Walter Camp, Footballs and Books


Walter Camp, Footballs and Books Transcript

Walter Camp was born April 7, 1859. As a boy Camp wasn’t particularly athletic nor strong, but he loved sports and wanted to excel in them, so he set himself a personal regimen. Every morning he did calisthenics and in the afternoon went on long runs on the roads around New Haven, Connecticut. During recess he kicked his black football around the school yard. His youthful discipline paid off. When he was seventeen he entered Yale and was an out-standing half-back on the football team who could run, pass, and kick. But he didn’t limit his playing to football. He also played baseball, ran track, swam, played tennis and rowed in his class crew. Oh, yes, he also wrote verse and was the class poet.

But football was his first love and, as a representative of Yale in conference with other schools he was responsible for the development of certain important football rules and procedures such as reducing the number of men on a team from fifteen to eleven, instituting the scrimmage system and establishing the position of quarterback. He was a member of the Football Rules Committee and is known as the father of modern football.

After dropping out of medical school he got a job with the New Haven Clock Company, a connection which he maintained the rest of his life, rising from the position of clerk to president of the company. When he was about 30 he became head football coach and athletic director at Yale. Because he had to tend to his business during the day when the team practiced, most of his work as coach was done at home in the evening when the other coaches would stop by. His winning record at Yale, the best of any college in the country, established football as the major college sport.

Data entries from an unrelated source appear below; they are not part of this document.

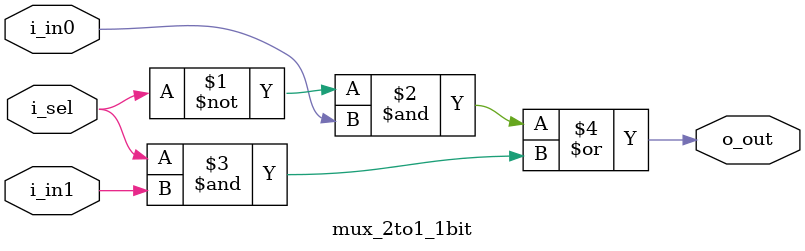
<source format=sv>

module mux_2to1_1bit (
	input  wire i_in0,   // Input 0
	input  wire i_in1,   // Input 1
	input  wire i_sel,   // Select signal: 0 -> i_in0, 1 -> i_in1
	output wire o_out    // Output

);
	assign o_out = 	(~i_sel & i_in0) | // 0 
			( i_sel & i_in1);  // 1
endmodule

</source>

But remember those poems he used to write in college? He still enjoyed writing, and in his spare time, between running the clock company and coaching football, he turned out books about football for boys, books that grew out of his knowledge of the game and of the young men who played for him at Yale. Some of these books were instructional, such as Football Without a Coach, written mainly for grammar school and high school boys who wanted to play the game, but most of them were novels, which followed a main character, such as Dick Goddard or Danny Phipps, a red-headed, hot tempered young athlete, through his college athletic career. In these books, Camp reaches back to his own youth creating a young hero who goes to Yale, full of the desire to excel and makes good on the team, just as Camp himself had done at seventeen.

Sources:
The Junior Book of Authors, Stanley J. Kunitz and Howard Haycraft, editors. New York: H. W. Wilson Company, 1940, p. 76-77.